__Task description__: Transcribe the entries below exactly, starting with the line that has "AccountInstant.com" and stopping after the line that has "Pour offrir le"; no pictures belong in the copy.
___ Records supplied
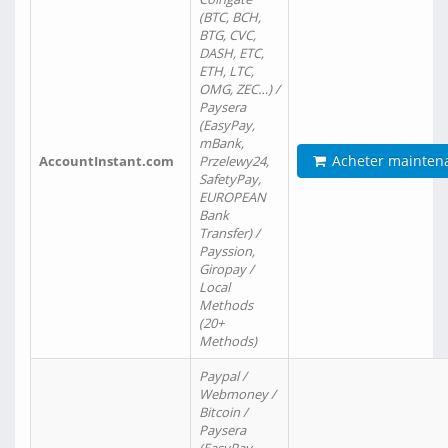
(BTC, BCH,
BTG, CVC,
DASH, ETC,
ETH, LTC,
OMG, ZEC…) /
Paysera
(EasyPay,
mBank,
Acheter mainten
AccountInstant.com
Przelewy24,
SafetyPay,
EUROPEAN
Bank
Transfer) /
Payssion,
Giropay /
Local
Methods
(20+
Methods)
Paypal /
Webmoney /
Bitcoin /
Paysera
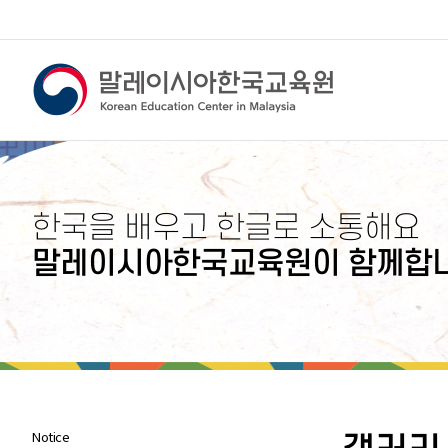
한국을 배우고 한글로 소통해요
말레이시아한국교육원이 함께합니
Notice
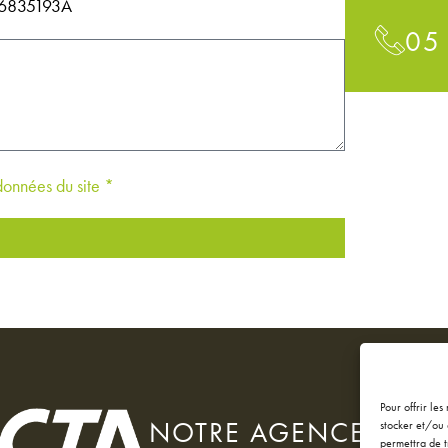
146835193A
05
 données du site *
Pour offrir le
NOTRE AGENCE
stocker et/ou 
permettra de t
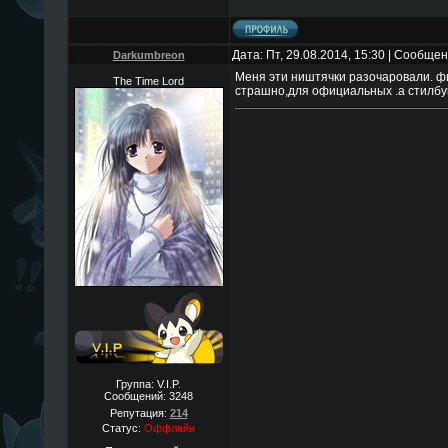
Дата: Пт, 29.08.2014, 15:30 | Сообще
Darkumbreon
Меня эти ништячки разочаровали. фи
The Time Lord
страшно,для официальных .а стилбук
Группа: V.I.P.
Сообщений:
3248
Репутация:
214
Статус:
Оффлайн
______
__Response__:
AccountInstant.com
Przelewy24,
SafetyPay,
EUROPEAN
Bank
Transfer) /
Payssion,
Giropay /
Local
Methods
(20+
Methods)
Paypal /
Webmoney /
Bitcoin /
Paysera
한국을 배우고 한글로 소통해요
말레이시아한국교육원이 함께합니
Notice
146835193A
05
 données du site *
Pour offrir le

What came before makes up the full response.